■ **What is being asked**
Quote the entries below from the line with "enquanto o humor" through the line with "desapoiado da República", both ends included, and only those lines.
== Segment start ==
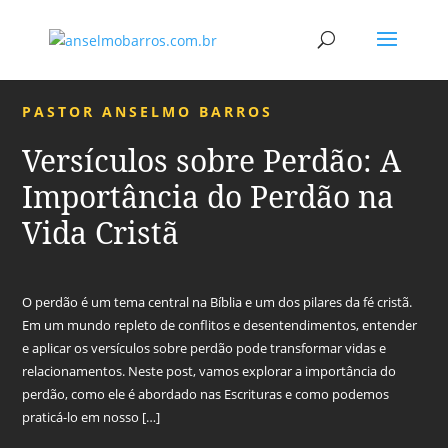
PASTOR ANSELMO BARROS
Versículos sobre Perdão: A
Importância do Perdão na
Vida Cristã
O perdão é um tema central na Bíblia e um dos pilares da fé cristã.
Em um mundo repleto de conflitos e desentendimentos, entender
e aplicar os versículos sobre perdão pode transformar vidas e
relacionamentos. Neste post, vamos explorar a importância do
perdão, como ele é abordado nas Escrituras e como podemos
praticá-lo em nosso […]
== Segment end ==
== Segment start ==
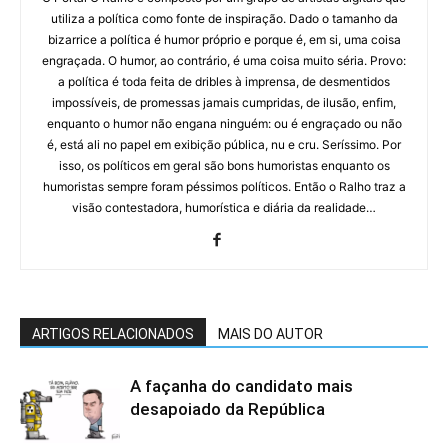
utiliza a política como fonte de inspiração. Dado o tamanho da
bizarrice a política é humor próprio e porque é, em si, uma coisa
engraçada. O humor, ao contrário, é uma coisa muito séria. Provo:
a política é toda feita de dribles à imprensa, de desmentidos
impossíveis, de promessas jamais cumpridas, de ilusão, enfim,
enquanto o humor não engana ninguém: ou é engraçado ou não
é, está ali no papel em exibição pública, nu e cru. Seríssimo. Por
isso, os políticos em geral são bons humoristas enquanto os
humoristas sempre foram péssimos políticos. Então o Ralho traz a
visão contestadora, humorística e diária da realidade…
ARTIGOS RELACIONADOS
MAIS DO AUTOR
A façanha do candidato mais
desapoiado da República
== Segment end ==
== Segment start ==
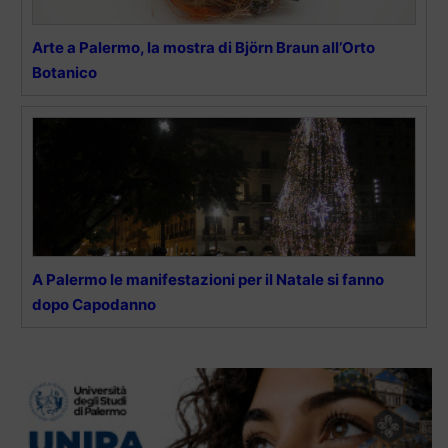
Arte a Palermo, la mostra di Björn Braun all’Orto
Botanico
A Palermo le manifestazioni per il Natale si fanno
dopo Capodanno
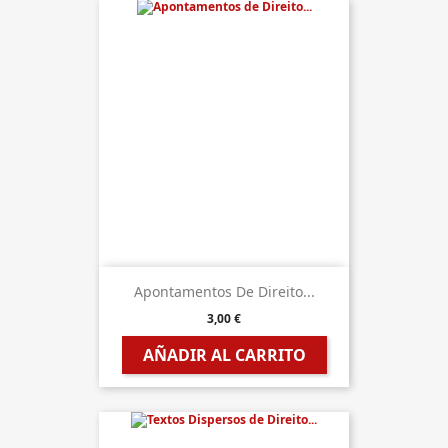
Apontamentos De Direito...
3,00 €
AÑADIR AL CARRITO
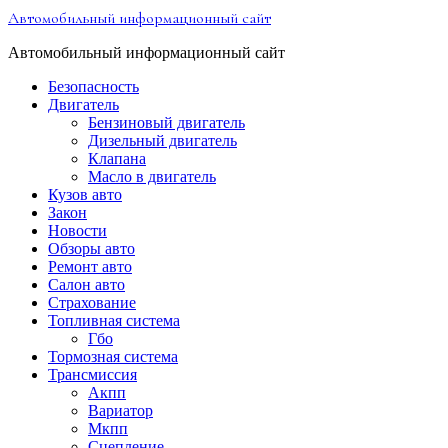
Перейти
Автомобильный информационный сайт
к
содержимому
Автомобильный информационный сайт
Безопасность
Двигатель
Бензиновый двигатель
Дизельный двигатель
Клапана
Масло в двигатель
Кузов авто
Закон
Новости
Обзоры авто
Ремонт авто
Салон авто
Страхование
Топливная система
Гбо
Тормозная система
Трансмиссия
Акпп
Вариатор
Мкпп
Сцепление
== Segment end ==
■ **Solution**
enquanto o humor não engana ninguém: ou é engraçado ou não
é, está ali no papel em exibição pública, nu e cru. Seríssimo. Por
isso, os políticos em geral são bons humoristas enquanto os
humoristas sempre foram péssimos políticos. Então o Ralho traz a
visão contestadora, humorística e diária da realidade…
ARTIGOS RELACIONADOS
MAIS DO AUTOR
A façanha do candidato mais
desapoiado da República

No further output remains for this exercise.